The Simon Wiesenthal Center has rejected claims by Palestinian human rights groups that its planned Museum of Tolerance in west Jerusalem would stand on the site of a former Muslim cemetery. Opponents of the museum have complained to the United Nations, saying that construction at the site would desecrate the graves.
The Wiesenthal Center’s founder and dean, Rabbi Marvin Hier, however, said in a statement that “the Museum of Tolerance project is not being built on the Mamilla Cemetery. It is being built on Jerusalem’s former municipal car park, where every day for nearly half a century, thousands of Muslims, Christians and Jews parked their cars without any protest whatsoever from the Muslim community. Telephone cables, electrical lines, drainage and sewage lines were laid deep into the ground in the early 1960s, again without any protest.”

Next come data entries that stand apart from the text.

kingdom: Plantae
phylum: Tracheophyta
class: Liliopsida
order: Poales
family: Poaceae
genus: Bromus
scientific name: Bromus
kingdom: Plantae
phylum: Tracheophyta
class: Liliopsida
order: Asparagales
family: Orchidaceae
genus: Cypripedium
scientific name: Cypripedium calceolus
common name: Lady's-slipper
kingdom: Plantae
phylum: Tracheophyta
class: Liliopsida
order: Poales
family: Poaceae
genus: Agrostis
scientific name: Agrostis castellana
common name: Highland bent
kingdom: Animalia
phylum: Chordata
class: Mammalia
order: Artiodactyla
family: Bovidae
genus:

“We also want to emphasize that the Israel Antiquities Authority has confirmed that there are no bones or remains on the site, which is currently undergoing infrastructure work,” Hier declared, adding: “Remains found on the site, which have now been reinterred in a nearby Muslim cemetery, were between 300-400 years old. No remains from the 12th-century era were found.”
In 2004, Palestinian and Israeli advocacy groups filed a petition against the construction project. Israel’s Supreme Court considered the legal arguments for nearly four years, finally giving the go-ahead to the Los Angeles-based Jewish group in 2009.